Leczenie w Kijowie... oszustwo?

Zaczęty przez ryba71, 26 Marzec 2009, 09:21:56

Poprzedni wątek - Następny wątek

0 użytkowników i 1 Gość przegląda ten wątek.

ryba71

czy słyszeliście coś więcej na ten temat? natknęłam się na to dzisiaj :

"
Paweł ma 10 lat. Gdy skończył 4, rozpoczęła się choroba Duchenne?a ? postępujący zanik mięśni. Syn nie potrafi już chodzić o własnych siłach, we wszystkim zdany jest na naszą pomoc. Cały czas trwa jego rehabilitacja, intensywne ćwiczenia i masaże. Chcielibyśmy leczyć Pawła w jednej z klinik w Kijowie, specjalizującej się w leczeniu tego rodzaju schorzeń. Nawiązaliśmy już kontakt z jednym z jej profesorów ? Alexandrem Smikodubem. Wraz z Pawłem pokładamy w nim wiele nadziei. Planowane leczenie jest wieloetapowe. Co pół roku potrzeba będzie 60 tys. zł na przeprowadzenie zabiegu wszczepienia dystrifiny ? białka, którego nie wytwarza organizm naszego syna.
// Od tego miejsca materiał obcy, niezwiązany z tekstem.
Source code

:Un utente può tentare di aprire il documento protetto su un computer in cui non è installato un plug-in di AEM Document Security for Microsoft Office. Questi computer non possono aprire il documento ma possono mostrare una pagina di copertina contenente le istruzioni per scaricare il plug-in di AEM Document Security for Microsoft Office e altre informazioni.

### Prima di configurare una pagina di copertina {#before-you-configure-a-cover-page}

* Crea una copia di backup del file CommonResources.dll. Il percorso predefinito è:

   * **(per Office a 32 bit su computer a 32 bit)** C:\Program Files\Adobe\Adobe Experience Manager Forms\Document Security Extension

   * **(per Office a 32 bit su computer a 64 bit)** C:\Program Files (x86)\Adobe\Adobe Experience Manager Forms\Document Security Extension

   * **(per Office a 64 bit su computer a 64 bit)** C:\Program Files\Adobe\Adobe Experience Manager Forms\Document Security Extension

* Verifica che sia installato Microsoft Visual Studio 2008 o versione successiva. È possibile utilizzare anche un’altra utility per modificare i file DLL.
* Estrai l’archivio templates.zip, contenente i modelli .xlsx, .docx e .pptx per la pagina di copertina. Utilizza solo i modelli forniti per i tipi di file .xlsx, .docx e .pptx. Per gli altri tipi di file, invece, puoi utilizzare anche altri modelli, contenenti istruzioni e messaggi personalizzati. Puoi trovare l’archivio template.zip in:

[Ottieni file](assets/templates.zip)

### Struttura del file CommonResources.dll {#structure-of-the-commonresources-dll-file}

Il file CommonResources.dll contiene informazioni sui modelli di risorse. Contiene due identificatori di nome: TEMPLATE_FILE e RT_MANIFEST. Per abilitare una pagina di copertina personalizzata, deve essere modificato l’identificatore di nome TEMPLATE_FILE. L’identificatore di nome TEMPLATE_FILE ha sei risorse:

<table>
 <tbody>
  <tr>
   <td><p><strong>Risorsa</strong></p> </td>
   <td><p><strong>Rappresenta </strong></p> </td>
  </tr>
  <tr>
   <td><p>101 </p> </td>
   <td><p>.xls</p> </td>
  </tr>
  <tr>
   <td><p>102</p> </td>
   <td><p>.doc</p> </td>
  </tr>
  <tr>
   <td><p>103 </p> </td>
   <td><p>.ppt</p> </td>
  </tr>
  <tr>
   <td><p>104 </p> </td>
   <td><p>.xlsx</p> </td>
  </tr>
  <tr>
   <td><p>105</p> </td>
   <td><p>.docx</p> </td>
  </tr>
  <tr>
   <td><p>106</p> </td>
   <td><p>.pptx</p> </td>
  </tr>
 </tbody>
Liczba zabiegów jest uzależniona od postępów choroby. (...) "


oraz to:
"Kijowska kuracja"
http://zielonedrzwi.onet.pl/1,85,8,6518905,19308183,1075830,0,forum.html

Sławek

Typowe oszustwo,nie ma co się nad tym rozpisywać.
Zresztą koszt leczenia 60 tys.zł na pół roku za nadzieję to kwota astronomiczna
nie osiągalna dla polskich rencistów.

MM

#2
Witam!
Klinika w Kijowie specjalizuje się w przeszczepie komórek macierzystych.
Tak jak twierdzi Sławek... totalne oszustwo!!!
Znałam chorego na SLA, który poddał się w Kijowie na Ukranie temu zabiegowi... nic nie pomogło!!! Zmarł w bardzo szybkim czasie po przeszczepie...
Wielu lekarzy jest przeciwnych tej metodzie!!!
Pozdrawiam.
Gosia

RILU

Czekam na odpowiedź Ukraińskich Naukowców.
Medecyna tam jest na nie złym poziomie i opisana historia Pawełka
bulwersuje mnie.
Samowola Profesora ?

To tyle
RILU ??? ??? ???

gosia79

ryba 71
Ja jak inni uważam że jest to oszustwo takie żerowanie na cudzej krzywdzie
już dawno o tym słyszałam, a interesuję się tym bo mój brat ma dystrofię mięśniową tylko inny typ,
ludzie próbuj bo to daje im nadzieje na wyzdrowienie lub chociażby poprawę zdrowia i na tym oni zbijają kasę. Wiadomo że w miarę możliwości finansowych każdy chory i jego rodzina zrobiłby wszystko aby tylko była jakakolwiek poprawa. 
Pozdrawiam i jak każdy czekam aż wynajdą jakieś leki na te okrutne choróbska

RILU

Wszystkie wiadomości są niekiedy przesadzone i niedorzeczne.
Dziennikarze szukają SENSACJIna których mogą
zarobić pieniądze.Dobry w tym jest "TVN 24 i BRUKOWCE"
Dlatego na razie wstrzymuje się od osądzania tego Artykułu.
  Ale mogę tylko pogdybać - jeśli to jest prawdą
to uważam metodę leczenia Pawełka którą stosuje ten Profesor za wielkie szarlataństwo i oszustwo!!